TASK PROMPT:
In the entries below, find the lines that contain the word "simulation" and copy them.

PROVIDED INFORMATION:
--- --- ---

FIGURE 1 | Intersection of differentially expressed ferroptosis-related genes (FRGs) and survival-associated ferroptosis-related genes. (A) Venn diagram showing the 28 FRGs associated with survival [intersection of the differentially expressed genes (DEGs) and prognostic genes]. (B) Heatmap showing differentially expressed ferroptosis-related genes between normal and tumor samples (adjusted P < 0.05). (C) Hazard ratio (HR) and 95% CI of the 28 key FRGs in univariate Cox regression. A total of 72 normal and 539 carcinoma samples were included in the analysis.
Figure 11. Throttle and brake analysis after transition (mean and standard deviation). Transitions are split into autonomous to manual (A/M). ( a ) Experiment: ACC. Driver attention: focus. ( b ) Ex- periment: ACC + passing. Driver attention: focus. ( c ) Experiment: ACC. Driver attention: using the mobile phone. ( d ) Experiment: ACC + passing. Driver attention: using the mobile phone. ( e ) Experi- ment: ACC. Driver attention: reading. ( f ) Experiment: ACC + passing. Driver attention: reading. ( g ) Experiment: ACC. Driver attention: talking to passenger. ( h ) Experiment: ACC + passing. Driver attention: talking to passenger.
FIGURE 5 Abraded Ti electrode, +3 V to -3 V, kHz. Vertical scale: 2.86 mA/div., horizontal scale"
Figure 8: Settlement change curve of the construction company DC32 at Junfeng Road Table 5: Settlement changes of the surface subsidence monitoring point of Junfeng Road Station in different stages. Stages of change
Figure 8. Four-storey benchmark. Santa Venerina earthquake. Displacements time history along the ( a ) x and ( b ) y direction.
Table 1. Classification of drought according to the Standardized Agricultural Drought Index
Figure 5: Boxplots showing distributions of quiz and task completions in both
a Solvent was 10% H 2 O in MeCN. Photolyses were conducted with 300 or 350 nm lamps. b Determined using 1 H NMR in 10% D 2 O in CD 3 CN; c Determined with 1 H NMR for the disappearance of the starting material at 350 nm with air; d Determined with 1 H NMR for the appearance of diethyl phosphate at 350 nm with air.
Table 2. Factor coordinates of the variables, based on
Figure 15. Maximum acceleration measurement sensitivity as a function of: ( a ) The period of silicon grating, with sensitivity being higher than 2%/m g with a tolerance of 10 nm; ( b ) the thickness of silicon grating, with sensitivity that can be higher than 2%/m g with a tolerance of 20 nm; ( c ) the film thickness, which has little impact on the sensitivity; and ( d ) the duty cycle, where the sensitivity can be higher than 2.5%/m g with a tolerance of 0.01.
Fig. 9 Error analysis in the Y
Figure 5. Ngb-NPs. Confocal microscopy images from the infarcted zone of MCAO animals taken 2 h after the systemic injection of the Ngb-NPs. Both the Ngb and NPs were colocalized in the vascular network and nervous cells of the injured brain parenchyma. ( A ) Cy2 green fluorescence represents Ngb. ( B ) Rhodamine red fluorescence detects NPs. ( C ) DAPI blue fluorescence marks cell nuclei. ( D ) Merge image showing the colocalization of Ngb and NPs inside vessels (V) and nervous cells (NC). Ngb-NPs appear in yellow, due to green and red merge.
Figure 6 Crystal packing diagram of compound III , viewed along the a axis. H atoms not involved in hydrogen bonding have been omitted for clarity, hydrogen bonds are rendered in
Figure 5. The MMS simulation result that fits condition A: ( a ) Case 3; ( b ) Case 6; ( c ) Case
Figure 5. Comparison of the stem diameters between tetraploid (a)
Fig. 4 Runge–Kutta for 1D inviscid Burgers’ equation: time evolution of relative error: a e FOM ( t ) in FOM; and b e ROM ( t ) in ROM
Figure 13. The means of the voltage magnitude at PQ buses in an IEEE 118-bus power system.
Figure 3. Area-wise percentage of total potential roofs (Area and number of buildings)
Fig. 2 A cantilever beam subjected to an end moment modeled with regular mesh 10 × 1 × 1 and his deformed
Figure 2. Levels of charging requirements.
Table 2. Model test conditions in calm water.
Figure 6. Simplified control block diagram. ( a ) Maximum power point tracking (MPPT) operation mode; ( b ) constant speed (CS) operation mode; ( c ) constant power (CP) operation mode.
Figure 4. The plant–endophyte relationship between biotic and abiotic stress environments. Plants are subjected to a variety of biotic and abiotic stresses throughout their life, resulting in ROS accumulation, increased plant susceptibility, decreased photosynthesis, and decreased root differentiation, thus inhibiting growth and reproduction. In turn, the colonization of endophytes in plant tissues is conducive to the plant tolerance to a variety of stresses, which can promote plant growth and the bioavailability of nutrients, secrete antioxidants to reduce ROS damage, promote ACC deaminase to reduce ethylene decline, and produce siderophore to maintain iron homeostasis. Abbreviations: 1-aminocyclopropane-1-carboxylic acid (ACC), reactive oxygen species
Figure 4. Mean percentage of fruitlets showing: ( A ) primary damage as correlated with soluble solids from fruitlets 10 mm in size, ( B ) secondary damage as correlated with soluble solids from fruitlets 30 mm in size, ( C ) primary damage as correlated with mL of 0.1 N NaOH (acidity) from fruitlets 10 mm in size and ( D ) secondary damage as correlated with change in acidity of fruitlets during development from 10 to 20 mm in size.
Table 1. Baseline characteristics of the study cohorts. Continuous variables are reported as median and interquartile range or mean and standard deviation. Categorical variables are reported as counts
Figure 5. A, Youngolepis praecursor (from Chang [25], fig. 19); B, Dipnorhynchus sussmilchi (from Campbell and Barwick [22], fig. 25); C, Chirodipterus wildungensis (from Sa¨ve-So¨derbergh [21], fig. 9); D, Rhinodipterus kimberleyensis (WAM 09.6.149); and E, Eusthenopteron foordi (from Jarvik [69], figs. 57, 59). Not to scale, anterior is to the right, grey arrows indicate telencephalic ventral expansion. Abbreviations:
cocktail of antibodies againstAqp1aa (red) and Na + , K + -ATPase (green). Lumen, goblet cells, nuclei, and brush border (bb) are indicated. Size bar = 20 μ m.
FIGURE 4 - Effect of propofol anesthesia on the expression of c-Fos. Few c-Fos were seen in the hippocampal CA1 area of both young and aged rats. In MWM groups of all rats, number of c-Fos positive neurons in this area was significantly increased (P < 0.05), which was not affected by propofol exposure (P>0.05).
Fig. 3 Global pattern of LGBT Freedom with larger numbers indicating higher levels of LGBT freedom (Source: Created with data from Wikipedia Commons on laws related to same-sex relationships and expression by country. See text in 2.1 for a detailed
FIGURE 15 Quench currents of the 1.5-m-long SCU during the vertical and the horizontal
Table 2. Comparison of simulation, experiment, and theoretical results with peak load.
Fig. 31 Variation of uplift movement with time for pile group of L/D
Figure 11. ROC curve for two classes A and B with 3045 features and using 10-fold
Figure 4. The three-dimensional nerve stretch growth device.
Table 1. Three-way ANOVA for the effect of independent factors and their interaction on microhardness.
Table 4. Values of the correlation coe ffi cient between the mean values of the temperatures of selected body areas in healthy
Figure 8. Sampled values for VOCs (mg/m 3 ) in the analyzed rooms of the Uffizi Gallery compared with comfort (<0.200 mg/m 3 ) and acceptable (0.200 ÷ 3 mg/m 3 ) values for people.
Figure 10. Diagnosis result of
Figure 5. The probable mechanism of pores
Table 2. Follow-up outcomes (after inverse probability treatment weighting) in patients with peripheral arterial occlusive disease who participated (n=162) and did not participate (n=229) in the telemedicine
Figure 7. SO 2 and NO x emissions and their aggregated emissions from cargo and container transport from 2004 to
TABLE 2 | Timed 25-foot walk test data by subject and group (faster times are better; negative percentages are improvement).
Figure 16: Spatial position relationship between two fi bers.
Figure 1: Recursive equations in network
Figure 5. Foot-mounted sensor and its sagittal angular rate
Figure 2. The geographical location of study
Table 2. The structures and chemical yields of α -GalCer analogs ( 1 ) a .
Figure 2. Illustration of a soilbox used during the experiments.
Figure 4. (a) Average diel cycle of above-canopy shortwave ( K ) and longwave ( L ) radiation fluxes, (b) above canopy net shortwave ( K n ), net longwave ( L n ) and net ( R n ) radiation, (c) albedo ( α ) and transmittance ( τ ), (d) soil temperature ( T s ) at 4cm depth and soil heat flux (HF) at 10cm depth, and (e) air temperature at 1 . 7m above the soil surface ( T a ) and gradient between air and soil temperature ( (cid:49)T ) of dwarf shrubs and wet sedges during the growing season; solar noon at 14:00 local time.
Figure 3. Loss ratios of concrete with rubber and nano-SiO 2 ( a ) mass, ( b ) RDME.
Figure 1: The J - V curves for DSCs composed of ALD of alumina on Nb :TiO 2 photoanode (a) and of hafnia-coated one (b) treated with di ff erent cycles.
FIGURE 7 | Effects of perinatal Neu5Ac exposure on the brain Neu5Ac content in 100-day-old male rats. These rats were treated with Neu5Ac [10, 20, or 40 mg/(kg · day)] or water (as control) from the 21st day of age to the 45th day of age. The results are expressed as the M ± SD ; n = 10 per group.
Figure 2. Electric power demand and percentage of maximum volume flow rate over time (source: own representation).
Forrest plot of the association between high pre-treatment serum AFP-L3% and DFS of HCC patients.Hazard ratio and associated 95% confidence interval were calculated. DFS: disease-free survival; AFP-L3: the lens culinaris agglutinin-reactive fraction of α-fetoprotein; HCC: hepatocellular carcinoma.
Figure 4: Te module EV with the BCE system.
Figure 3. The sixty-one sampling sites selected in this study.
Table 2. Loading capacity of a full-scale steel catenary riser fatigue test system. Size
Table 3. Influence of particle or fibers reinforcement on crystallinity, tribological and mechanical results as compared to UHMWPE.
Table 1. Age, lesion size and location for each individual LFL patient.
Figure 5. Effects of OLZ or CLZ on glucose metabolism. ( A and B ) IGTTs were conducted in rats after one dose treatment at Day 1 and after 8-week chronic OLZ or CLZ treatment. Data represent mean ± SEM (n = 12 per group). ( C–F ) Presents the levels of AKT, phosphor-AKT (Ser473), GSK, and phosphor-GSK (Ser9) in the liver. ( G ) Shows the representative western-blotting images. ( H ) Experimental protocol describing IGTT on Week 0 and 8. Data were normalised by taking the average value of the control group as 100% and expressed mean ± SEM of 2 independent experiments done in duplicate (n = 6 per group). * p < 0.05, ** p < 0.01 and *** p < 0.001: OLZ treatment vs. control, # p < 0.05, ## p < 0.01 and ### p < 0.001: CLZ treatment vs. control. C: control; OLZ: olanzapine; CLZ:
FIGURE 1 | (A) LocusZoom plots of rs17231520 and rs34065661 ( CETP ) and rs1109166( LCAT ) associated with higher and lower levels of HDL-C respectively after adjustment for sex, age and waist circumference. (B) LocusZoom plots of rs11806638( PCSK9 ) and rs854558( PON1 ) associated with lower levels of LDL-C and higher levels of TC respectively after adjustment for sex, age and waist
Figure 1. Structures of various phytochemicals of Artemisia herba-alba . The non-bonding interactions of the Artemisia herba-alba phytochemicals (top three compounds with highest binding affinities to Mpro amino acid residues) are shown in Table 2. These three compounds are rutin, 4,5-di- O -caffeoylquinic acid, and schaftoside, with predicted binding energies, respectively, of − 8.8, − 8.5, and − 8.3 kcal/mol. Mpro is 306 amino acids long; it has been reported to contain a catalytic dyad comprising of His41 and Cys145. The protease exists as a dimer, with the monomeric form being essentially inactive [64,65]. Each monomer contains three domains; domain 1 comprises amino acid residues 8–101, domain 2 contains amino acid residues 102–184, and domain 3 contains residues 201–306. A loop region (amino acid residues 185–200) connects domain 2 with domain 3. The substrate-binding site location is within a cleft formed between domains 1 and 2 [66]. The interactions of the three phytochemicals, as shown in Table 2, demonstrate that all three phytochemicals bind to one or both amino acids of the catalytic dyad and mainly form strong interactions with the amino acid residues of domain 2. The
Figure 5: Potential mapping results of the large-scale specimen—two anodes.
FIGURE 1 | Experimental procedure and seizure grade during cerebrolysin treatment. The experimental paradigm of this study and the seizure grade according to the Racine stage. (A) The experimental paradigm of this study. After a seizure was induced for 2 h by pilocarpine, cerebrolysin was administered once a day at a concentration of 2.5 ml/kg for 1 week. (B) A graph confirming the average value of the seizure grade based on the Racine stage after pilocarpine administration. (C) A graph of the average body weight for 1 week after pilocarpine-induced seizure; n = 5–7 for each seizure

--- --- ---

ANSWER TO THE PROBLEM:
Figure 5. The MMS simulation result that fits condition A: ( a ) Case 3; ( b ) Case 6; ( c ) Case
Table 2. Comparison of simulation, experiment, and theoretical results with peak load.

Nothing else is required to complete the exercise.